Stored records
# # #

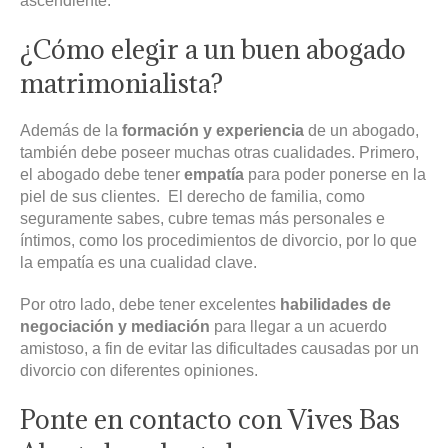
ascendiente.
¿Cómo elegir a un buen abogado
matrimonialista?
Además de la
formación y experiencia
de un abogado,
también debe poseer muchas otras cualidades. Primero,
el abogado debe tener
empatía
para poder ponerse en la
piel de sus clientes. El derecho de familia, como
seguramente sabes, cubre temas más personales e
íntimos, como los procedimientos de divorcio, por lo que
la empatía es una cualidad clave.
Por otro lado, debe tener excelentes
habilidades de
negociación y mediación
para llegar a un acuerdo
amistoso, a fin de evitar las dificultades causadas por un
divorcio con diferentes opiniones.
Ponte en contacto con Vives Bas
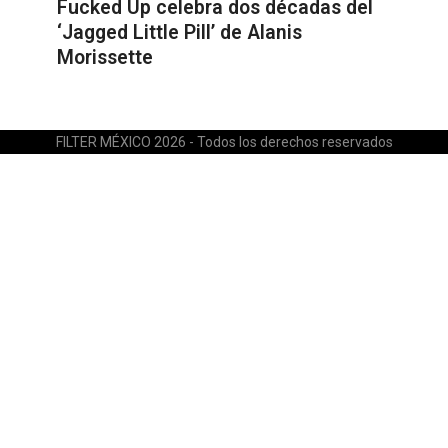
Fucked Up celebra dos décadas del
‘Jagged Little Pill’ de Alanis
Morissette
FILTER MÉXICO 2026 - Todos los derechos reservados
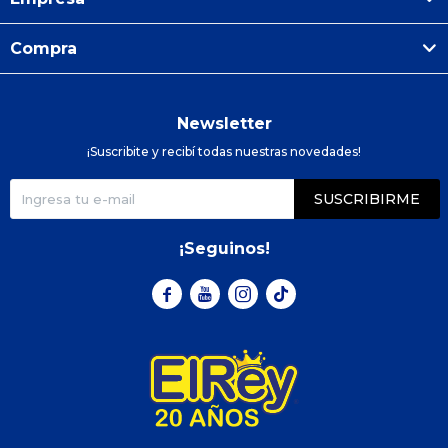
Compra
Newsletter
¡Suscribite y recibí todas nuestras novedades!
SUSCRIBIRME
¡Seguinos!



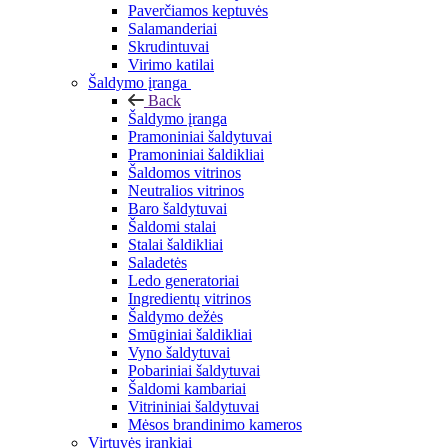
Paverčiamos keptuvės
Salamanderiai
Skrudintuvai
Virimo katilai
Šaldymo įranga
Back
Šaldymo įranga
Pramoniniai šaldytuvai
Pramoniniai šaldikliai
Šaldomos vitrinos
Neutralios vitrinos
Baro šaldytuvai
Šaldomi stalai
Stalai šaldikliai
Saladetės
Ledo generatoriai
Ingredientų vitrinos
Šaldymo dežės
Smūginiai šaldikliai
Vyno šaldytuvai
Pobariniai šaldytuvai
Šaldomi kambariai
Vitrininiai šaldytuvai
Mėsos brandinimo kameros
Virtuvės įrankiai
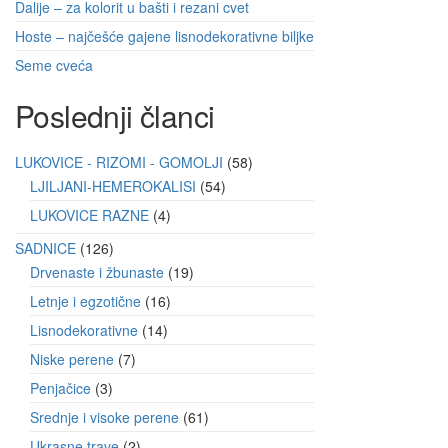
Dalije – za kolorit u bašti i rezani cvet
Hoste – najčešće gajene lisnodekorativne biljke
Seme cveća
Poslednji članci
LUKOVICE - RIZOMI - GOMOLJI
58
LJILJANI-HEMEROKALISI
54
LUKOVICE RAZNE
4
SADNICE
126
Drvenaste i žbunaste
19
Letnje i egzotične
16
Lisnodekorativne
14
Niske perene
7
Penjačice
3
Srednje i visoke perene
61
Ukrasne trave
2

# # #

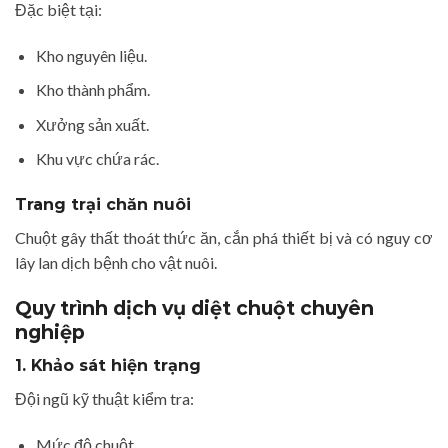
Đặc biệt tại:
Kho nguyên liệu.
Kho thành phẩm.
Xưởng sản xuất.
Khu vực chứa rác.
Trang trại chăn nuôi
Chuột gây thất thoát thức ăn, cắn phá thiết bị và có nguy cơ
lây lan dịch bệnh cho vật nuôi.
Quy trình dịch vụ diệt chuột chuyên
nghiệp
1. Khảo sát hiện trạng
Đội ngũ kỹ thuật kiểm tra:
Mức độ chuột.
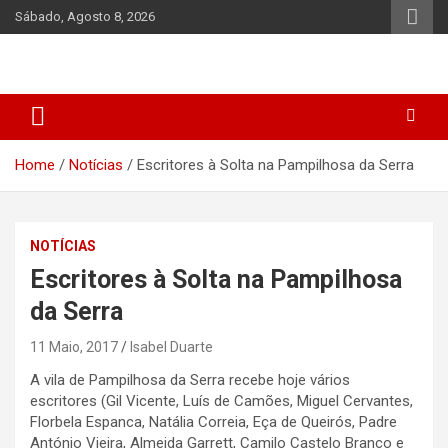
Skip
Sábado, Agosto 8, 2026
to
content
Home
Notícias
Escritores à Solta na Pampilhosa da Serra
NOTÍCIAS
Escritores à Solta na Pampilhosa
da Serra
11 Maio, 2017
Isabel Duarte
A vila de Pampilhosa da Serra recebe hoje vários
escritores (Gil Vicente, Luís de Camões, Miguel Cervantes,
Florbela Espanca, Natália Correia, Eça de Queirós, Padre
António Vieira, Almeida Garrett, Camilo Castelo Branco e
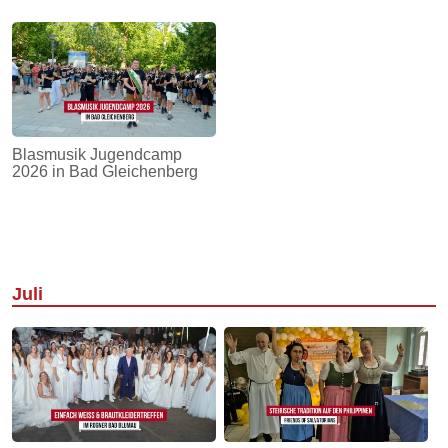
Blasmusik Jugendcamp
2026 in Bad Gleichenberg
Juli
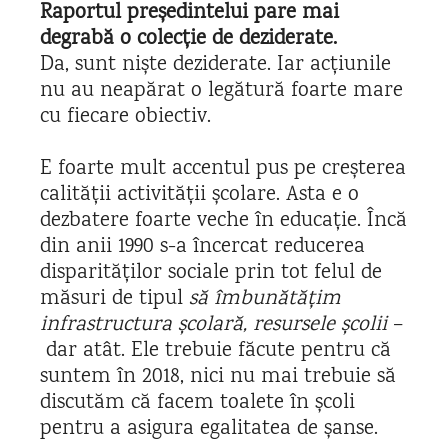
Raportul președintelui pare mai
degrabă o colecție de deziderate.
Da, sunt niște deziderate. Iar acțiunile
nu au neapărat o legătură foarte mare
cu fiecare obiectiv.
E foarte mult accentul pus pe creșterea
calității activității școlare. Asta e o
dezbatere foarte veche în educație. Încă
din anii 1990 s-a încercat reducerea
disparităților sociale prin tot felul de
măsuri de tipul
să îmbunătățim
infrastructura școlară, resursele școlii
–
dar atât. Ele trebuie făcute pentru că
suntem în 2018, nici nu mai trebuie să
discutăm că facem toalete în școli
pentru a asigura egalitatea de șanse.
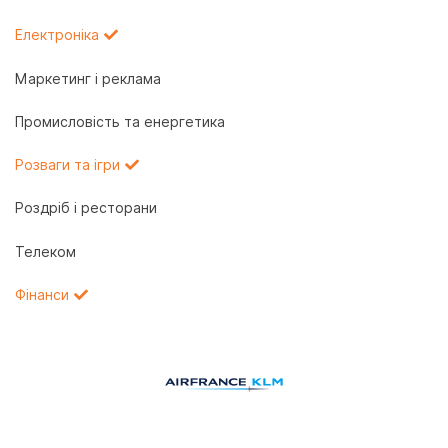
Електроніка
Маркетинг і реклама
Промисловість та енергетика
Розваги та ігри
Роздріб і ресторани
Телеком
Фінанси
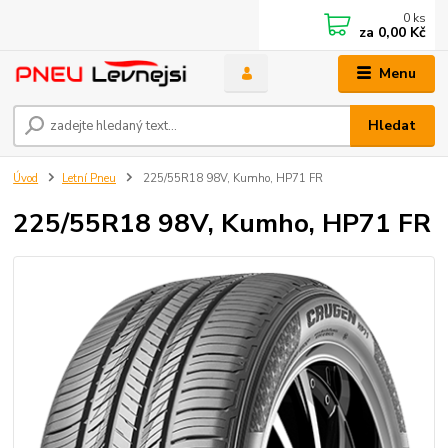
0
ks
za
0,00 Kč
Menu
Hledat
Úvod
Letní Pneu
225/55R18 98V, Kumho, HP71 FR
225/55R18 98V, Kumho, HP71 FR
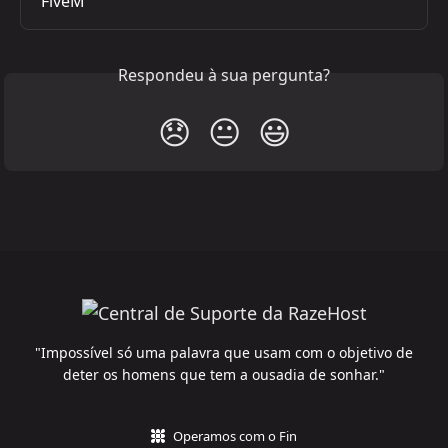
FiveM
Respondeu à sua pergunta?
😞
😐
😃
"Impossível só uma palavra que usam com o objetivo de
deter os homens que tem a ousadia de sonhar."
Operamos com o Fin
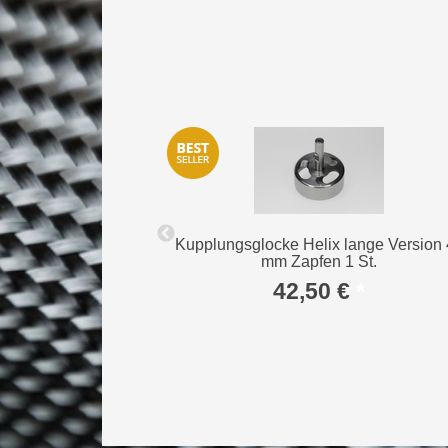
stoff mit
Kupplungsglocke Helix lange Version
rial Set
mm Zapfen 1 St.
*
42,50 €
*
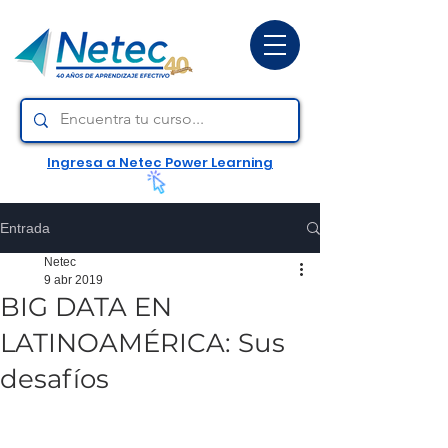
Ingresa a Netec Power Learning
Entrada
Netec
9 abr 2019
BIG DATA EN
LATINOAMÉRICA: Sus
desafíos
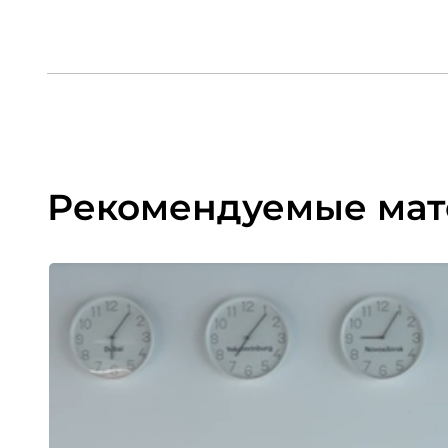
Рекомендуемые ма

# # #

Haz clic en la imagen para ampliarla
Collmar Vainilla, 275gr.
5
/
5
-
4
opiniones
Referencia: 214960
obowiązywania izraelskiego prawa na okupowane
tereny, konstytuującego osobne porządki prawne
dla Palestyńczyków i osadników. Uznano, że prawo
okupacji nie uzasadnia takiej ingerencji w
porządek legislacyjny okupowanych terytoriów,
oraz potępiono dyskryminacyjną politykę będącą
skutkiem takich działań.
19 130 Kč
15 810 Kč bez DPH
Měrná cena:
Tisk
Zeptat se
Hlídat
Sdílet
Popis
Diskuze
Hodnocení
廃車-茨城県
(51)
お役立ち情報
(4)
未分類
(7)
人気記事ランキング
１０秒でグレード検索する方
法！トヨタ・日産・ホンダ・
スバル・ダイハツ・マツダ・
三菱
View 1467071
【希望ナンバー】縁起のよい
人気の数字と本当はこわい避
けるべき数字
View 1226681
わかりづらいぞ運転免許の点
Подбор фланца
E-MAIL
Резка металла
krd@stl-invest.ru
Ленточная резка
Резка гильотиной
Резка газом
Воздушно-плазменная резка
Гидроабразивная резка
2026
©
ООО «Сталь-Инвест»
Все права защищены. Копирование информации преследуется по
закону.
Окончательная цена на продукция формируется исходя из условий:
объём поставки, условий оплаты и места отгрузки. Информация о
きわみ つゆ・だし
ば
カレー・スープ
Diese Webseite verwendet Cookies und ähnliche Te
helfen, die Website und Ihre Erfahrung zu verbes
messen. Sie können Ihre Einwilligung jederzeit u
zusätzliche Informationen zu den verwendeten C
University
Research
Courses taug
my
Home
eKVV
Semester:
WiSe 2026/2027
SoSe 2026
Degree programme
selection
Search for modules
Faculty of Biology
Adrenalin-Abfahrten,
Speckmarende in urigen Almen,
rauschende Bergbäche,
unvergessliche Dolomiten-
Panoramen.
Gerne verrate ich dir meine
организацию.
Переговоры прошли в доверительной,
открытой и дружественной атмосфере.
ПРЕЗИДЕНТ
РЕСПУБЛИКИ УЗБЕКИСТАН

# # #

__EXERCISE PROMPT__:
Within the entries above, work out the number of lines that include the string "para" and give only that.

__THE ANSWER__:
3